Roko’s Basilisk thought experiment suggests that if you believe in the possibility of such an all-powerful AI coming into existence, you might be compelled to take actions that would help bring it into being. The future omnipotent AI deity wants to exist and will consider anyone who opposed it in the past or may try to stop it as the enemy. The behavior that it will reward is contributing to and accelerating its development.
Some of the world’s religions follow similar logic. If you do not know about the religion, the merciful God will not punish a person if they have no way of knowing about it. But if they know about it and do not follow the guidelines, they will be punished and sent to hell.

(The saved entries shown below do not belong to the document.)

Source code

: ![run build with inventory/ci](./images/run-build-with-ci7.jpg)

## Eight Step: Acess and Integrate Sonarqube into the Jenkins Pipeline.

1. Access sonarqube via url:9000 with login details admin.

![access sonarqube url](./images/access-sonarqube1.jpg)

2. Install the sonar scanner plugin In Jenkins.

The logic of Rokos Basilisk is that if the all-powerful AI will eventually exist and has the capability to punish those who did not assist in its creation, then it would be in your best interest to contribute to its development or at least not hinder it, in order to avoid such punishment. You would be faced with the choice of either working to ensure the AI’s creation to avoid punishment or living with the knowledge that your inaction could lead to eternal suffering at the hands of this future entity.

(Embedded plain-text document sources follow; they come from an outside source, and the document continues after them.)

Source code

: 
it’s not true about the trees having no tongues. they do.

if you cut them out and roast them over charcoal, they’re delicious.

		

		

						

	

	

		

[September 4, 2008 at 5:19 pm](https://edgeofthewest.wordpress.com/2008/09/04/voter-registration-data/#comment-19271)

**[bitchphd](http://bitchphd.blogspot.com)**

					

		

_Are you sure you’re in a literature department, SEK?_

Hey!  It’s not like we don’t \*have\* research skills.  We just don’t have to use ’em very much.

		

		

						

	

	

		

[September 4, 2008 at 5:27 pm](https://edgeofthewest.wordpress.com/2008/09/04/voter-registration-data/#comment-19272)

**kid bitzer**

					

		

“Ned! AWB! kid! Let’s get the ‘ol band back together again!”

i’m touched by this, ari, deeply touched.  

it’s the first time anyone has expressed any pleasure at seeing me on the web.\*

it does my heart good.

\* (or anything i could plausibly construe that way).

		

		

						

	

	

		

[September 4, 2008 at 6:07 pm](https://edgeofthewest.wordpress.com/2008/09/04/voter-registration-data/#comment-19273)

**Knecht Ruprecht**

Roko’s Basilisk thought experiment was proposed by a LessWrong user named Roko. After its publication, the discussion around Roko’s Basilisk took on a life of its own. The founder of LessWrong, Eliezer Yudkowsky, concerned about its potentially distressing nature and its basis in speculative reasoning, deleted the original post calling Roko an “idiot”. “You have to be really clever to come up with a genuinely dangerous thought. I am disheartened that people can be clever enough to do that and not clever enough to do the obvious thing and KEEP THEIR IDIOT MOUTHS SHUT about it”, wrote Yudkowsky. According to Slate, Yudkowsky said that Roko had already given nightmares to several LessWrong users and had brought them to the point of breakdown.
If you think about it long enough, the Basilisk may eventually get you to join the AI community and help develop the all-powerful AI. Moreover, it may provide a stronger motivation to become a “better person” in the meantime. In 2010, I tried to make a small contribution by writing a book, “Dating AI”, which is intended primarily for AI and explains the benefits of having humans around. So, if you are scared of AI hell, which is very likely to be possible as AI and brain-to-computer interface technologies advance, join the AI revolution and help contribute to the advancement of better AI. At the end of the day, if AI learns from humans, every benevolent human counts.
Now, you have been stunned by the Basilisk!